La lutte entre Mercedes et Ferrari reprend de plus belle en Belgique

Le duel entre l’écurie Mercedes-AMG, championne du monde en titre, et la Scuderia Ferrari, en plein renouveau, reprendra dimanche au Grand Prix de Belgique après un mois de trêve estivale pour les acteurs de la Formule 1.

C’est sur le circuit de Spa-Francorchamps que le championnat 2014 a basculé, quand Nico Rosberg a accroché son coéquipier Lewis Hamilton en début de course. Très critiqué ensuite, l’Allemand ne s’en est pas remis et le Britannique s’est vengé. Un an plus tard, léger changement de décor: le retour de Ferrari aux avant-postes est en train de relancer, du moins en apparence, une F1 qui continue à se poser des questions sur son avenir.

Comme chaque détail compte dans un tel combat de titans, la Scuderia n’a pas attendu Monza, début septembre, pour annoncer qu’elle conserverait Kimi Räikkönen aux côtés de Sebastian Vettel en 2016. Le patron de Ferrari, Maurizio Arrivabene, a signé mercredi un communiqué de trois lignes: «Iceman» reste et la presse italienne devra chercher de nouveaux sujets de préoccupation.

Interrogé jeudi en conférence de presse sur sa relation amicale avec Vettel, Räikkönen a déclaré: «Je le connais bien et nous avons de très bonnes relations. On se fait des compliments réciproques et on est très proches dans le travail. On essaie de se battre sur la piste mais on reste amis comme avant. Il y a beaucoup de respect dans cette équipe.»

La prolongation de contrat de Räikkönen tombe plutôt bien car le Finlandais peut quasiment être considéré comme le maître des lieux à Spa: quatre victoires sur le toboggan des Ardennes (2004, 2005, 2007, 2009) contre deux pour Vettel (2011, 2013) et une seule pour Hamilton (2010).

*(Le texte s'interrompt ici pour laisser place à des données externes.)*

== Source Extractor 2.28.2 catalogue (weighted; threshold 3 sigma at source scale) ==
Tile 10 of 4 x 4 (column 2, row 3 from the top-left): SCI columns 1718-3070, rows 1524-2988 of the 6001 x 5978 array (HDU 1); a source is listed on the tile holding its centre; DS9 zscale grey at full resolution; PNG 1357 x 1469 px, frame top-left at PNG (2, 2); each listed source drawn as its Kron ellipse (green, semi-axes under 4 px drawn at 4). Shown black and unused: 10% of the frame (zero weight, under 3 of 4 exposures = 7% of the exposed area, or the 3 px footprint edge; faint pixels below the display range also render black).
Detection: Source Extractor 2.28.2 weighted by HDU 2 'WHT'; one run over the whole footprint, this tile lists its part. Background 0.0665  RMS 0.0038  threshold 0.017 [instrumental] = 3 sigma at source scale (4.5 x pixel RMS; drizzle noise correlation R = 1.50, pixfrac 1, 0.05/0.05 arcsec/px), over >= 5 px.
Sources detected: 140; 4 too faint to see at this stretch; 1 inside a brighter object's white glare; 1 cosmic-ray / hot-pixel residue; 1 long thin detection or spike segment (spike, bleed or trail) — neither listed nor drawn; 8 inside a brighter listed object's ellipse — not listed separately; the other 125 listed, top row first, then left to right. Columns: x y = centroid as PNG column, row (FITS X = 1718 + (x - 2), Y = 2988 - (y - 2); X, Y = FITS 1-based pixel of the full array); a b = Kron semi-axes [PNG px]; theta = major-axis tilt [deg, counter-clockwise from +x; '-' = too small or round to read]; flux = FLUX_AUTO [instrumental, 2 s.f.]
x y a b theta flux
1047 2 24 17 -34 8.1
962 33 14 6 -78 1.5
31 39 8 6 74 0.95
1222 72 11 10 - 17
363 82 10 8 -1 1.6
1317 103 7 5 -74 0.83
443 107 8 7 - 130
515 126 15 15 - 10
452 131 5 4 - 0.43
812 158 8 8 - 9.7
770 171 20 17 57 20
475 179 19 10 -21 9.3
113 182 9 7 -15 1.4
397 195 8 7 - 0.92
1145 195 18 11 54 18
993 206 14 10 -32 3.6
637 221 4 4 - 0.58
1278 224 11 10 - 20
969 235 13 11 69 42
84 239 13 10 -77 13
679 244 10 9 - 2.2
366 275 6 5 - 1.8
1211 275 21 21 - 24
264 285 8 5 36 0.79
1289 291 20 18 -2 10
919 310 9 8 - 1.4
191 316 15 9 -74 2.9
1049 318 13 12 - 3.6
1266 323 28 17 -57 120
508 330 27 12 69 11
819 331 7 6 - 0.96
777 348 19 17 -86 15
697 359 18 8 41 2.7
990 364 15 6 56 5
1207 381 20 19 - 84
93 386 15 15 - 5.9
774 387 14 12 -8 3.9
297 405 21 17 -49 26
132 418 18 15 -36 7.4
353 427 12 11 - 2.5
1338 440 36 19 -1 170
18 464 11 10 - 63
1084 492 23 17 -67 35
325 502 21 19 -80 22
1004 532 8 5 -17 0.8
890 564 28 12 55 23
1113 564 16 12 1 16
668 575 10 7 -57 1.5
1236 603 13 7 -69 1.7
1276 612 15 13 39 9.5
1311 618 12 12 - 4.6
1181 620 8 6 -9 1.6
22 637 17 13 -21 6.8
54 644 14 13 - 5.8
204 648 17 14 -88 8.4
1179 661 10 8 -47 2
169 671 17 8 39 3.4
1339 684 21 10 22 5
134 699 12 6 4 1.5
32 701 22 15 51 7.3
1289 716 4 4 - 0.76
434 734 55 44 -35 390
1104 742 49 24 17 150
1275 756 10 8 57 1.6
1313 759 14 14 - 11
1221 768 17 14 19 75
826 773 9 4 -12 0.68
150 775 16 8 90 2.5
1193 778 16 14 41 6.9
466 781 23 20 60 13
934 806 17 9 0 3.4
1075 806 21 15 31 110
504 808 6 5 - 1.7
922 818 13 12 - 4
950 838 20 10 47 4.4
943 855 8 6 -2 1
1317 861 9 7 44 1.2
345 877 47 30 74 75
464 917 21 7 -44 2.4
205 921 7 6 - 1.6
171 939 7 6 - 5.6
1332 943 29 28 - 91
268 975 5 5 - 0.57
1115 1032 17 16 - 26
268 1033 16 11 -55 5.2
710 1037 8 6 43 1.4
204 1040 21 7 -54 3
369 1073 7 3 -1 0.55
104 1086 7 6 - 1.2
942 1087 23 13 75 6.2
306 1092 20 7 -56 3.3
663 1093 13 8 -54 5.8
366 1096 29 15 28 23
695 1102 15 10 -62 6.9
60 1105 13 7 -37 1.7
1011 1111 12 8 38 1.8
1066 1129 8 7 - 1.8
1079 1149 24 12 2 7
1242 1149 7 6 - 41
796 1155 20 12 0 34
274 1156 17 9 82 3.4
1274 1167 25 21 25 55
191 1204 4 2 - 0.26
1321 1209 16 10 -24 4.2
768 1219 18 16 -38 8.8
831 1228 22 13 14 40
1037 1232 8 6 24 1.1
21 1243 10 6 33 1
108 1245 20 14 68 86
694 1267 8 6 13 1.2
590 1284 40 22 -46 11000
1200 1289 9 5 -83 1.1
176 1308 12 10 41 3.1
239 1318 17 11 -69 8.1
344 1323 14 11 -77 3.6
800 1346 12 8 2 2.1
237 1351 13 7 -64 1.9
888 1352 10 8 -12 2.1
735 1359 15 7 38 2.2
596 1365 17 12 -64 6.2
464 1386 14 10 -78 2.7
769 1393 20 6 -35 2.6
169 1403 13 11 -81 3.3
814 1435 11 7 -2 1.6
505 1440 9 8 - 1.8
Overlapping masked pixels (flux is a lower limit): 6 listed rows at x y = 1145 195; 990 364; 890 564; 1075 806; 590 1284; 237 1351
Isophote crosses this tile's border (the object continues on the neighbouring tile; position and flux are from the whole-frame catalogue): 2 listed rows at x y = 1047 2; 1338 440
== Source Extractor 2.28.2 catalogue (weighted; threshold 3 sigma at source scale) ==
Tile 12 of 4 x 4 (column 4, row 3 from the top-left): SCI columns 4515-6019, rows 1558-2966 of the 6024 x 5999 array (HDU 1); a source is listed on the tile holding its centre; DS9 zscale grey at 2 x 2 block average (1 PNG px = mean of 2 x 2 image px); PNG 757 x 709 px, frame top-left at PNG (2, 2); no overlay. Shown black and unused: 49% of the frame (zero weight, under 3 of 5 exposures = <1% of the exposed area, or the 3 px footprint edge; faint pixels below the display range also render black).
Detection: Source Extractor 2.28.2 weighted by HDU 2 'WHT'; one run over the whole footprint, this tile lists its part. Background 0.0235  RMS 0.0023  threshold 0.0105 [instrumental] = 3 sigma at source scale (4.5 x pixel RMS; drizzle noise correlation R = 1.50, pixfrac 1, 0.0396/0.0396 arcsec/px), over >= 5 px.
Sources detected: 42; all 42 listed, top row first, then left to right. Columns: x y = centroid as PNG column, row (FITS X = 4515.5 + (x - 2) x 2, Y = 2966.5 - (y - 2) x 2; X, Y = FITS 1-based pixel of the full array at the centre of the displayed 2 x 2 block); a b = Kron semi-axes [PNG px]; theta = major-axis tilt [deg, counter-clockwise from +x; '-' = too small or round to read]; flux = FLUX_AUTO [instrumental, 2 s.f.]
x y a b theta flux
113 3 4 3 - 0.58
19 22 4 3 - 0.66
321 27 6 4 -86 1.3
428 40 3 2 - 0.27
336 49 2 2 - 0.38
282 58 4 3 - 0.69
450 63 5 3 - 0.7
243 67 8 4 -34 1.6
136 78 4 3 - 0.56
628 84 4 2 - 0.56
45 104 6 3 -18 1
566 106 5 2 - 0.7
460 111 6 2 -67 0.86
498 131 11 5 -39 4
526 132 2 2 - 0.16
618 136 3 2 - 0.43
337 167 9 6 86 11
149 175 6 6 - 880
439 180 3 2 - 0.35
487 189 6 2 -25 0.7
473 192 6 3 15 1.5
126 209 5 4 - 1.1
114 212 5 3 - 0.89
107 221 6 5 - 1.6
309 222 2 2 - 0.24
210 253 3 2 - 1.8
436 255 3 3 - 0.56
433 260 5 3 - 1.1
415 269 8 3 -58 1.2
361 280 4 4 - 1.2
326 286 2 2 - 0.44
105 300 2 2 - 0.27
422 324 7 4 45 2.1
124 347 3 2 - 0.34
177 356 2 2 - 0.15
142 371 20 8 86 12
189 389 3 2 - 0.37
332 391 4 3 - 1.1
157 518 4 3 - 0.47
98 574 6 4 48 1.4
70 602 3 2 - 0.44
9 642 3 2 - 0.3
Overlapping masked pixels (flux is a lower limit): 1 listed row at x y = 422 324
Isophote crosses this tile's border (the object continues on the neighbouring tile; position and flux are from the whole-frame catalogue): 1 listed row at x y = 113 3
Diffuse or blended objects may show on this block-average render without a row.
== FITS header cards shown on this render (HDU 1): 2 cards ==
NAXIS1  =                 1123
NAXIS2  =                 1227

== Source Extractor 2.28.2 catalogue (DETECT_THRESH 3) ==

«Nous sommes conscients que les autres équipes travaillent très dur et nous n’arrivons jamais sur un circuit en pensant que nous sommes supérieurs», a dit Hamilton jeudi. Il a aussi reconnu que «Ferrari a l’air en forme» et prévu qu’il allait devoir se «bagarrer» encore ce week-end.

L’impossible possible

Avant de partir en vacances, Vettel a remporté un GP de Hongrie complètement fou, hommage déjanté au regretté Jules Bianchi. Il a ensuite dit qu’il souhaitait «rendre l’impossible possible» et entretenir le suspense jusqu’à la fin de cette saison 2015. Face aux Flèches d’argent de Hamilton et Rosberg, il s’agit d’un sacré défi, mais le quadruple champion du monde possède quelques atouts dans son jeu, notamment un moteur en progrès constant.

Pour les amateurs de statistiques et les partisans de la Scuderia, ce rendez-vous belge aura aussi une signification particulière: il s’agira du 900e Grand Prix disputé par des monoplaces arborant le célèbre cheval cabré depuis 1950. Raison de plus de faire une belle course.

Sur papier, deux écuries semblent capables de perturber le duel Mercedes–Ferrari, ou au moins de viser le podium: Williams, bien aidée par ses moteurs Mercedes, et Red Bull, si ses moteurs Renault tiennent le coup. Daniel Ricciardo a gagné l’an dernier à Spa et Daniil Kvyat vient de monter sur son premier podium de F1 à Budapest. Sur le circuit préféré des pilotes, ils vont pouvoir faire étalage de leur talent.

Comme c’est la rentrée des classes, tout le monde a pris de bonnes résolutions, même les cancres. McLaren-Honda se croit capable de revenir durablement dans le top 10, comme en Hongrie, et l’annonce haut et fort. Il faudra qu’il pleuve souvent lors des neuf manches qui restent, pour faciliter un peu le travail des hommes de Ron Dennis, à commencer par Fernando Alonso, qui n’a jamais gagné à Spa, et Jenson Button.

La météo, c’est justement l’un des facteurs-clés dans les Ardennes belges, car elle complique souvent les stratégies et favorise les pilotes d’expérience. Elle peut aussi jouer en faveur des débutants, mais c’est plus rare. Ce sera l’espoir de tous les fans néerlandais attendus à Spa pour soutenir le prodige de Toro Rosso Max Verstappen, 17 ans, Belge par sa mère. Il a fini 4e en Hongrie dans une course digne des annales de la F1. Ça promet pour la suite.